The same SDK is written for JavaScript and TypeScript. In a TypeScript project, keep the client configuration the same and add types around your own application inputs and outputs. Validate user-supplied prompts, limit request size, and do not assume that a successful HTTP response contains the business-specific format your application expects.

If you need structured application data, create a separate implementation and validation plan for the exact model and compatibility surface rather than parsing arbitrary prose with a fragile regular expression.

Production checklist

Before sending real traffic:

  • Keep LumeAPI calls on the server.
  • Store the API key in a secret manager or protected environment variable.
  • Pin and periodically update the openai package.
  • Copy model IDs from the live LumeAPI catalog.
  • Set explicit timeouts and bounded retries.
  • Add latency, HTTP status, model, and request-ID logging.
  • Avoid logging sensitive prompts and completions.
  • Monitor rate limits, spend, errors, and fallback usage.
  • Test streaming disconnects and provider failures before launch.

Can an existing OpenAI Node.js integration migrate?

Usually, yes when it uses Chat Completions and common request fields. Start by changing the API key, baseURL, and model ID, then run your application's own integration tests. OpenAI compatibility describes a shared API shape; it does not guarantee that every OpenAI-specific endpoint, beta feature, or model parameter behaves identically through another gateway.

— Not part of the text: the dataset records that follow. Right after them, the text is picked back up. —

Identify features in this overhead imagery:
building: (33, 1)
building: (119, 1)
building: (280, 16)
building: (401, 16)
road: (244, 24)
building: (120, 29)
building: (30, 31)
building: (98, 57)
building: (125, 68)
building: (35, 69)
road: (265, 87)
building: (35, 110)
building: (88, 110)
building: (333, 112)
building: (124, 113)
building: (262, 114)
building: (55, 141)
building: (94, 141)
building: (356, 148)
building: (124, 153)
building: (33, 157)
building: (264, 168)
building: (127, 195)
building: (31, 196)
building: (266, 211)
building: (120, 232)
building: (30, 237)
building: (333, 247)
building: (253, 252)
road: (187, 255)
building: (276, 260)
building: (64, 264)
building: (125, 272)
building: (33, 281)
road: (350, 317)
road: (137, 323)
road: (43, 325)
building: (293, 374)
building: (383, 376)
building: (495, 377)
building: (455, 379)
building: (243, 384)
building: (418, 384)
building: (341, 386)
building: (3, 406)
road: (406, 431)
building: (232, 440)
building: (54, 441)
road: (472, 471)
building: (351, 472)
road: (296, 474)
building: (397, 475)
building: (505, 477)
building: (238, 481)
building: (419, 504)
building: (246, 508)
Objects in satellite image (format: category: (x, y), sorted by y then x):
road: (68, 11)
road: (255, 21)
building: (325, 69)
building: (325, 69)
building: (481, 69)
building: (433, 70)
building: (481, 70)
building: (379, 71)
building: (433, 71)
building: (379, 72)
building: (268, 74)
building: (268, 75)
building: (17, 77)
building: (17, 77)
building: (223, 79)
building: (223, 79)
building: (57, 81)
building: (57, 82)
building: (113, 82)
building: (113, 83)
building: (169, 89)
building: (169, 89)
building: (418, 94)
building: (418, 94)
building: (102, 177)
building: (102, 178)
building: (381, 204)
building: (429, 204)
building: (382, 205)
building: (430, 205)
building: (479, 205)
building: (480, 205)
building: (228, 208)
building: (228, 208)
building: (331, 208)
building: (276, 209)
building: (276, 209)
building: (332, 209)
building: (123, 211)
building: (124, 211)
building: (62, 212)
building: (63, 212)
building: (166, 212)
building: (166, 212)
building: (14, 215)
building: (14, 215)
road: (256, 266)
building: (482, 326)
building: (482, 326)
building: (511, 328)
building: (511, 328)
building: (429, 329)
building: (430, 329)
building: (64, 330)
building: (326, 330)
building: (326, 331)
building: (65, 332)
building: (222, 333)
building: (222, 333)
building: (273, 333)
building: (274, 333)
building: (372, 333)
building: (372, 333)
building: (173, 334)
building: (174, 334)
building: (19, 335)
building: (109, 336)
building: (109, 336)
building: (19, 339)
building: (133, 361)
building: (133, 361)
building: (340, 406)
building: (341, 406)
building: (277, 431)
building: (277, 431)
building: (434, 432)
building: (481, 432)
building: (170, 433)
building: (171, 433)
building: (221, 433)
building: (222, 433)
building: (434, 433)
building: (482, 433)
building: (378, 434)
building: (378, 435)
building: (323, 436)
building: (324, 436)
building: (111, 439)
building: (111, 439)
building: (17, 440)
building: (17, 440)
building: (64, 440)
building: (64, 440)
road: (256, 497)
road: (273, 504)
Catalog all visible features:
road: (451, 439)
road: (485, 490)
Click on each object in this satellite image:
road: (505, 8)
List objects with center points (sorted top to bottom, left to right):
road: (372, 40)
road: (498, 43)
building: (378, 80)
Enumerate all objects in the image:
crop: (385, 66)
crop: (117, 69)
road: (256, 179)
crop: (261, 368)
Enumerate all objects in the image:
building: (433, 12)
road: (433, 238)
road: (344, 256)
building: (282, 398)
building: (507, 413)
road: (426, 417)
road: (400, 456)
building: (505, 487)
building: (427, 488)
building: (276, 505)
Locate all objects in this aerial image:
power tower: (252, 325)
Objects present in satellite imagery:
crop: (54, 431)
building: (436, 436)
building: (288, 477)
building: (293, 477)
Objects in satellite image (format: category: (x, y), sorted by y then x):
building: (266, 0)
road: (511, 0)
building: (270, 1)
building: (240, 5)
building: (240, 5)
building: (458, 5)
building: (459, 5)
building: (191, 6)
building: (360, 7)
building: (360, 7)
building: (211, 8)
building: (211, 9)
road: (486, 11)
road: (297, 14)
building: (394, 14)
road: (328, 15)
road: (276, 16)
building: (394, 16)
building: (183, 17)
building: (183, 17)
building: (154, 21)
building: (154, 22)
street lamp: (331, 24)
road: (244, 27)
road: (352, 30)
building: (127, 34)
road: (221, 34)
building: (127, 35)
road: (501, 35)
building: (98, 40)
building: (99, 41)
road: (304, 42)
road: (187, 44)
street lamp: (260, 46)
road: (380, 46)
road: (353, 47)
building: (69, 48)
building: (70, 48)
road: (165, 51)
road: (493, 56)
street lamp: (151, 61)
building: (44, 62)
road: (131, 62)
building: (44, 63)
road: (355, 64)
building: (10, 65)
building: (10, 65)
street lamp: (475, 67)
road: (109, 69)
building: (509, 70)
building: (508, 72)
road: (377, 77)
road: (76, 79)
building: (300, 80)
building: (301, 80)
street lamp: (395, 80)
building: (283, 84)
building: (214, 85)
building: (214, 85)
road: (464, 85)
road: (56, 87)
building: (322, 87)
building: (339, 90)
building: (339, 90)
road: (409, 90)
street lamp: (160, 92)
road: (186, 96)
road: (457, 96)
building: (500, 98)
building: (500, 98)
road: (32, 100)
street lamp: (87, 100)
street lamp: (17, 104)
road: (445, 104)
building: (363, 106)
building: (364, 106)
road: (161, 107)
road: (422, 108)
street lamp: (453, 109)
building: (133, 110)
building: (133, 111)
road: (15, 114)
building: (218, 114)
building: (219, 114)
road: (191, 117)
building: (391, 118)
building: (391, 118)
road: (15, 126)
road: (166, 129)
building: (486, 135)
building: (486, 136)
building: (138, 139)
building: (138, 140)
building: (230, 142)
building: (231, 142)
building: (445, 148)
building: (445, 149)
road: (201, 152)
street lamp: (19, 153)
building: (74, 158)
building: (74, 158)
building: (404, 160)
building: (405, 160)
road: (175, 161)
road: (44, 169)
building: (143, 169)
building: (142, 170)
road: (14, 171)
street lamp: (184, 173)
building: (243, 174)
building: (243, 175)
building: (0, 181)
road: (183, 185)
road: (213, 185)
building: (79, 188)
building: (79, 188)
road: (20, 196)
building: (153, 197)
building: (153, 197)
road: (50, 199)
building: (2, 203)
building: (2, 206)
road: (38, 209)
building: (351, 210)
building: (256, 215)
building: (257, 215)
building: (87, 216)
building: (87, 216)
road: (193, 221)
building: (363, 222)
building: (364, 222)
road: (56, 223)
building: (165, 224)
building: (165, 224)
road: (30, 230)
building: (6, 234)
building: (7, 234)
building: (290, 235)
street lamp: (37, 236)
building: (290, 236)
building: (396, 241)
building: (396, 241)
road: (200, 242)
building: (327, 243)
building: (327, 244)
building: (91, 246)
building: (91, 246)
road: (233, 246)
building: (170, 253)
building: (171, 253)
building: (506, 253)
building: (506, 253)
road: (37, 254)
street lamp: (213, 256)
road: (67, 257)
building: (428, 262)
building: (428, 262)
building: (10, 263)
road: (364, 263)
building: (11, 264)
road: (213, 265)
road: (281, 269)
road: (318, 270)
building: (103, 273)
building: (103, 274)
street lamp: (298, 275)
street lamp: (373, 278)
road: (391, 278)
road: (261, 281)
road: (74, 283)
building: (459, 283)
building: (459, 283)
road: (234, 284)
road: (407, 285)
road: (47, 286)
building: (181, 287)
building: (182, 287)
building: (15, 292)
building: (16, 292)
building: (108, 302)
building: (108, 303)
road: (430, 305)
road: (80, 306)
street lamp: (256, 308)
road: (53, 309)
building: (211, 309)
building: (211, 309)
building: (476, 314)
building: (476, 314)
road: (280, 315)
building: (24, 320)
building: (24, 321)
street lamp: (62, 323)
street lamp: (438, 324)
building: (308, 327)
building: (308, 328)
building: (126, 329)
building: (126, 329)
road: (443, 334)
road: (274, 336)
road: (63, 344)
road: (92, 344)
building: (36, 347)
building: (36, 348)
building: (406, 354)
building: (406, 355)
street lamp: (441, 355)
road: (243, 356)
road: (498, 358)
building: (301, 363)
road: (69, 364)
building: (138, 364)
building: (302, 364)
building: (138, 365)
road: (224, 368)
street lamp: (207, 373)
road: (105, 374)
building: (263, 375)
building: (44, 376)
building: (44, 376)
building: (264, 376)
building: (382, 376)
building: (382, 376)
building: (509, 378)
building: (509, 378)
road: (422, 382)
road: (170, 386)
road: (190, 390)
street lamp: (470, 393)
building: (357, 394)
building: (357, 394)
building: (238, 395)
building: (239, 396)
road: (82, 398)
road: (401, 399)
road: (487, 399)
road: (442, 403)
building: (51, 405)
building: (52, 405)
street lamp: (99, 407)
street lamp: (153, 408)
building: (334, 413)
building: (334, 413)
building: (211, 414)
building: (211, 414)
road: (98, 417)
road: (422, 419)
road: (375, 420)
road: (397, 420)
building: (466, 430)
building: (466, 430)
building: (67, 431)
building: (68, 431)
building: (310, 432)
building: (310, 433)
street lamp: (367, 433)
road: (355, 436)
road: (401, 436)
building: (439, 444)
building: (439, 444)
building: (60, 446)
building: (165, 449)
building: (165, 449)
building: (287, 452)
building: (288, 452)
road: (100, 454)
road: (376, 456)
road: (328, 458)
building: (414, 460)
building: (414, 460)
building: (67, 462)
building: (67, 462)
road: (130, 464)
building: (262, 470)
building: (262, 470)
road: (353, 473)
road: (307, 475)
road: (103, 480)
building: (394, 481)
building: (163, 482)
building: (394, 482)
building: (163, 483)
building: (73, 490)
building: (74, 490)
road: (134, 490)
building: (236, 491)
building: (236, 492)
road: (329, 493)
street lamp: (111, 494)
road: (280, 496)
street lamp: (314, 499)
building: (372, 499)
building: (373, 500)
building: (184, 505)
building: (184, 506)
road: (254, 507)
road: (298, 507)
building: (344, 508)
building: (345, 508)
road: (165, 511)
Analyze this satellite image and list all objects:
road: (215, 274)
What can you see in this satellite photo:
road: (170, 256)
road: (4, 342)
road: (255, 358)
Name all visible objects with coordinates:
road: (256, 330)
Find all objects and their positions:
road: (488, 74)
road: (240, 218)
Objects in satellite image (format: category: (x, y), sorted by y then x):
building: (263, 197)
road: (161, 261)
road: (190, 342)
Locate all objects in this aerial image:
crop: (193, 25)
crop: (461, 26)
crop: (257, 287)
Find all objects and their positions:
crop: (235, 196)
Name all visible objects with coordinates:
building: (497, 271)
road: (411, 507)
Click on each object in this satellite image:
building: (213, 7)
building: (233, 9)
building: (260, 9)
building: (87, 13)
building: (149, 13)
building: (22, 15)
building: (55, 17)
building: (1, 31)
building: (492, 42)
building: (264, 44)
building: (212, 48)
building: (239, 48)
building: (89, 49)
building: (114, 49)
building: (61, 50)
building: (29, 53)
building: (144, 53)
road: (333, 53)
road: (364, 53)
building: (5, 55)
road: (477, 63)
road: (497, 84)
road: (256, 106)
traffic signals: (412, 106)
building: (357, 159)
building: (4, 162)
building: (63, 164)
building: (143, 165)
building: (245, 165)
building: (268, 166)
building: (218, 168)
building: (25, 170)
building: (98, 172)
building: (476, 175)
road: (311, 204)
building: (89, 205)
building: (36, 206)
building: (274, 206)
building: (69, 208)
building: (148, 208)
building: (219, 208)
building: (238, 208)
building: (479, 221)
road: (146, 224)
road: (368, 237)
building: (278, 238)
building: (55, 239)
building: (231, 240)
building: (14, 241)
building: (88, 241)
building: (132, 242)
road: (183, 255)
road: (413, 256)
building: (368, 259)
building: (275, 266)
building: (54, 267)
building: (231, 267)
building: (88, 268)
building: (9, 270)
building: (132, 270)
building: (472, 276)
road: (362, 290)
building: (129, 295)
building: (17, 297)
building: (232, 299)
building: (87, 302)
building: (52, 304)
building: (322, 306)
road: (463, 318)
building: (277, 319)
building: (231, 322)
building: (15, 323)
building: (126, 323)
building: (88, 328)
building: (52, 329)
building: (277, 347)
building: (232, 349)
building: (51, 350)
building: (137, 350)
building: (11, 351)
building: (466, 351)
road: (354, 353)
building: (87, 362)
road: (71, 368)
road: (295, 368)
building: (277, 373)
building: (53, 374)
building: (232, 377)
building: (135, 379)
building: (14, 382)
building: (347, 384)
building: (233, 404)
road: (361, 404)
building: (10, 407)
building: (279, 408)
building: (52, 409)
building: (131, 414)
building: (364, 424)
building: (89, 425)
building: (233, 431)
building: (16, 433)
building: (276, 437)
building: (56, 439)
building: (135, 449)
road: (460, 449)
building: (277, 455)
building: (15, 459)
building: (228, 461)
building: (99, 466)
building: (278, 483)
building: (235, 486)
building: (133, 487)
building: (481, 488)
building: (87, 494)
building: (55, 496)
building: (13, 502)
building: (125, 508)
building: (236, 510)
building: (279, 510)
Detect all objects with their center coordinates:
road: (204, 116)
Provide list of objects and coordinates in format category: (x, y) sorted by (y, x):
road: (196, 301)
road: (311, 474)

Review the [OpenAI-compatible API overview](/openai-compatible-api), [LumeAPI docs](/docs), and the selected model page before production deployment.

Sources and verification

  • [LumeAPI documentation](/docs) for the gateway base URL, Chat Completions endpoint, and current model IDs.
  • [OpenAI JavaScript quickstart](https://platform.openai.com/docs/quickstart/make-your-first-api-request) for the official server-side SDK installation and import pattern.
  • [Official OpenAI Node.js SDK](https://github.com/openai/openai-node) for JavaScript client configuration, streaming, retries, timeouts, and API error conventions.

The examples were checked for current SDK structure and JavaScript syntax on July 18, 2026. A billable end-to-end request requires a customer LumeAPI key, so this article does not claim model output quality or latency.